What is expected –
Return the listing below word for word.

Dataset excerpt –
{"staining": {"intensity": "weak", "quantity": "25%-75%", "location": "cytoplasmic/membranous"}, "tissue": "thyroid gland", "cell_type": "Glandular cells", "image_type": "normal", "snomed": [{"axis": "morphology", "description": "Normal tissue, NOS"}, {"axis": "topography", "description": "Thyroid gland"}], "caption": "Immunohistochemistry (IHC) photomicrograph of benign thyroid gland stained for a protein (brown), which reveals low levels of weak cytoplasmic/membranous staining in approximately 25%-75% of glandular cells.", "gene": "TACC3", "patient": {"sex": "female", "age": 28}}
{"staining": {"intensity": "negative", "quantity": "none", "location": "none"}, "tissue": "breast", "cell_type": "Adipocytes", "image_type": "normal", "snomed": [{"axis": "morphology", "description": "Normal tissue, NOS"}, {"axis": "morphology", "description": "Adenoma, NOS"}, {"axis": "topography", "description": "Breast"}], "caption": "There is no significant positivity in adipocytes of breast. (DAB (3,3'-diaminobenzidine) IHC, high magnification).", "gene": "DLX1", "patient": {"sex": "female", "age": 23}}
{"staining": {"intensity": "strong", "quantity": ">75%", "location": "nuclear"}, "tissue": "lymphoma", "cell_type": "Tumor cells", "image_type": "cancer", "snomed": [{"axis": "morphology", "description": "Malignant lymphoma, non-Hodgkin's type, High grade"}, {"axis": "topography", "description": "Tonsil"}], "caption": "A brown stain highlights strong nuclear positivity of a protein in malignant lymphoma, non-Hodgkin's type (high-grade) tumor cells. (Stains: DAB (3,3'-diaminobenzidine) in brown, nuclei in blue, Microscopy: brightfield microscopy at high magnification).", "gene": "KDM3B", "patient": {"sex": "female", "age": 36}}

Response for this exercise –
{"staining": {"intensity": "weak", "quantity": "25%-75%", "location": "cytoplasmic/membranous"}, "tissue": "thyroid gland", "cell_type": "Glandular cells", "image_type": "normal", "snomed": [{"axis": "morphology", "description": "Normal tissue, NOS"}, {"axis": "topography", "description": "Thyroid gland"}], "caption": "Immunohistochemistry (IHC) photomicrograph of benign thyroid gland stained for a protein (brown), which reveals low levels of weak cytoplasmic/membranous staining in approximately 25%-75% of glandular cells.", "gene": "TACC3", "patient": {"sex": "female", "age": 28}}
{"staining": {"intensity": "negative", "quantity": "none", "location": "none"}, "tissue": "breast", "cell_type": "Adipocytes", "image_type": "normal", "snomed": [{"axis": "morphology", "description": "Normal tissue, NOS"}, {"axis": "morphology", "description": "Adenoma, NOS"}, {"axis": "topography", "description": "Breast"}], "caption": "There is no significant positivity in adipocytes of breast. (DAB (3,3'-diaminobenzidine) IHC, high magnification).", "gene": "DLX1", "patient": {"sex": "female", "age": 23}}
{"staining": {"intensity": "strong", "quantity": ">75%", "location": "nuclear"}, "tissue": "lymphoma", "cell_type": "Tumor cells", "image_type": "cancer", "snomed": [{"axis": "morphology", "description": "Malignant lymphoma, non-Hodgkin's type, High grade"}, {"axis": "topography", "description": "Tonsil"}], "caption": "A brown stain highlights strong nuclear positivity of a protein in malignant lymphoma, non-Hodgkin's type (high-grade) tumor cells. (Stains: DAB (3,3'-diaminobenzidine) in brown, nuclei in blue, Microscopy: brightfield microscopy at high magnification).", "gene": "KDM3B", "patient": {"sex": "female", "age": 36}}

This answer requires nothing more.